Aufstocker Erwerbstätige in der Grundsicherung

 

AUFSTOCKER:

 

02/08/2016:

Die Aufstockerzahlen sind weiterhin leicht rückläufig

(von Markus Krüsemann)

 

Seit 2011 ist die Zahl der Erwerbstätigen, die ihr zu geringes Gehalt mit Arbeitslosengeld II-Zahlungen aufstocken müssen, leicht rückläufig. Mit Einführung des Mindestlohns hat sich der Schrumpfungsprozess erkennbar beschleunigt, ein Trend, der sich auch im ersten Quartal 2016 fortgesetzt hat. Gleichwohl bleibt der Einfluss der Lohnuntergrenze begrenzt.

§ AUFGABENSTELLUNG
Beantworte anhand des Textauszugs über Aufstocker diese Fragen:
1. Seit welchem Jahr ist die Zahl der Erwerbstätigen, die ihr Gehalt mit Arbeitslosengeld II aufstocken müssen, leicht rückläufig?
2. Womit hat sich der Schrumpfungsprozess erkennbar beschleunigt?
3. In welchem Zeitraum hat sich dieser Trend laut Text ebenfalls fortgesetzt?

§ BEREITGESTELLTE DATEN
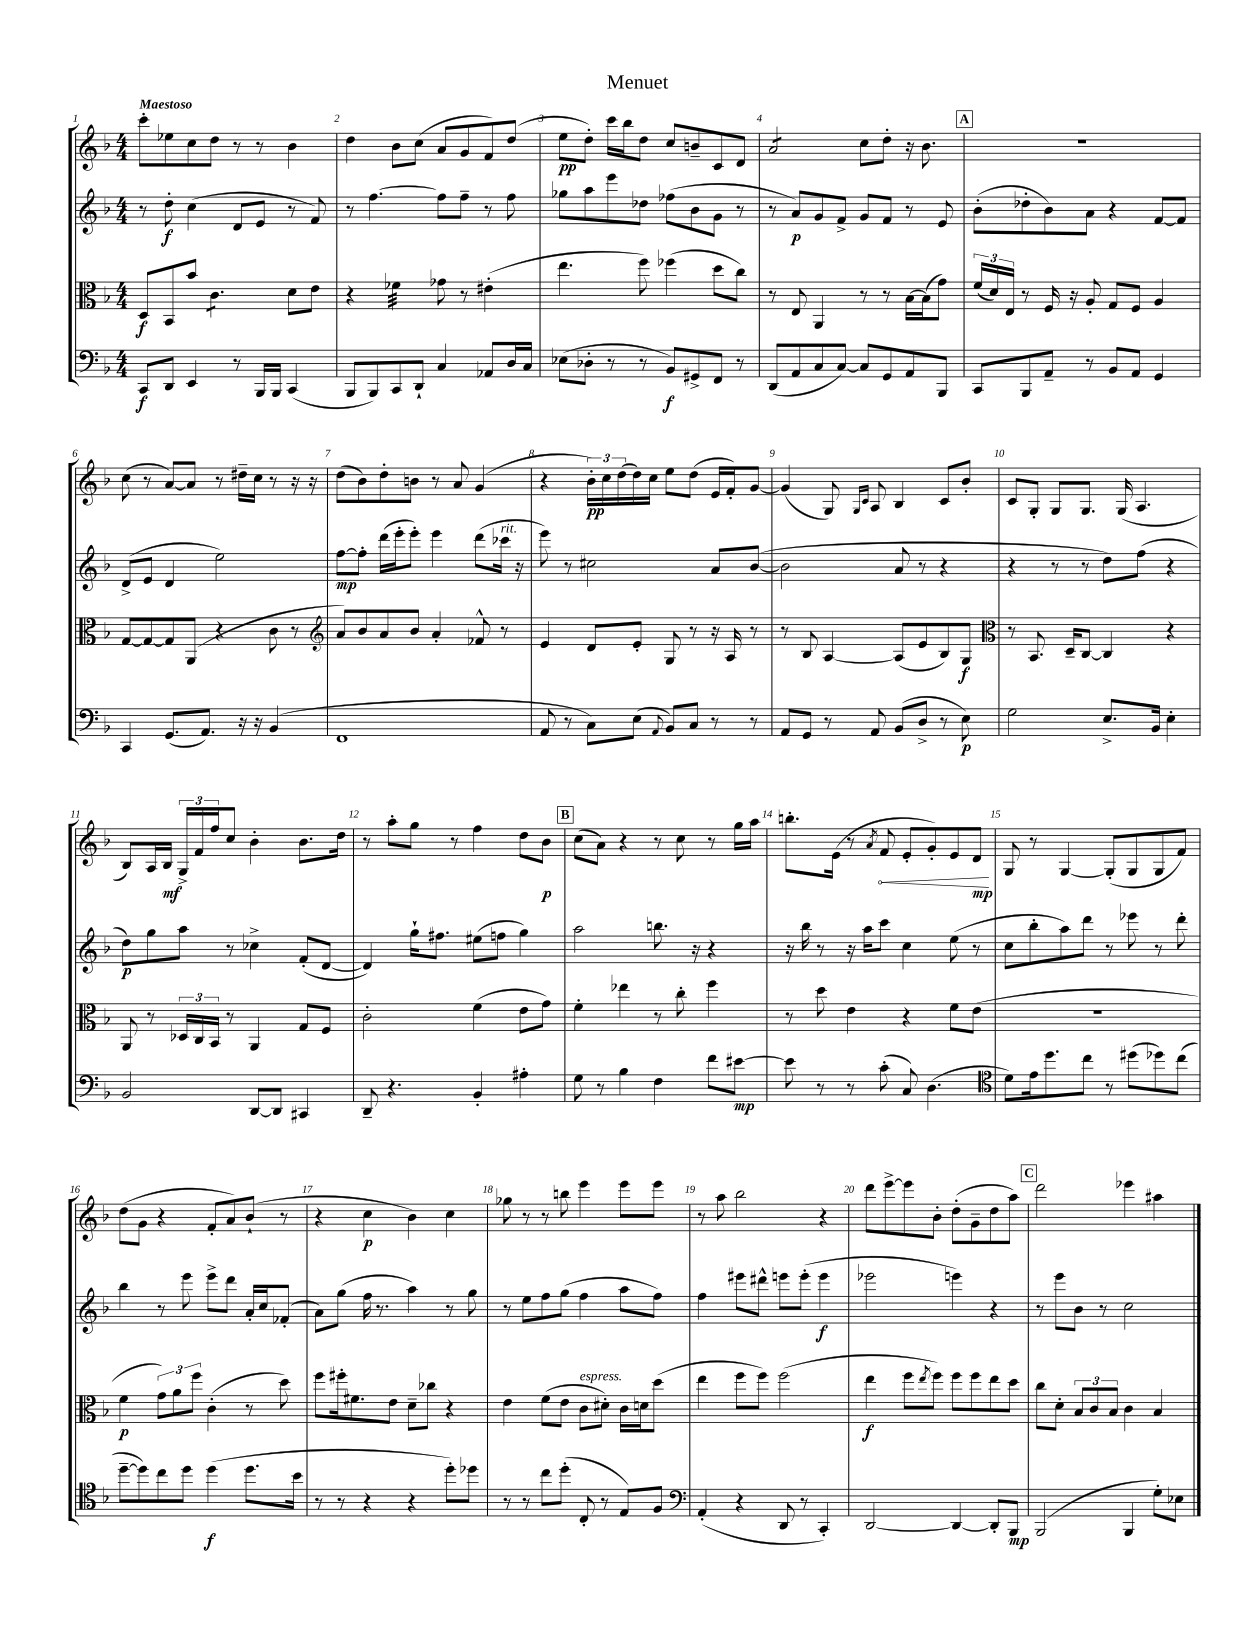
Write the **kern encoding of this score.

§ LÖSUNG
1. Die Zahl ist seit 2011 leicht rückläufig.
2. Der Schrumpfungsprozess hat sich mit der Einführung des Mindestlohns erkennbar beschleunigt.
3. Der Trend hat sich auch im ersten Quartal 2016 fortgesetzt.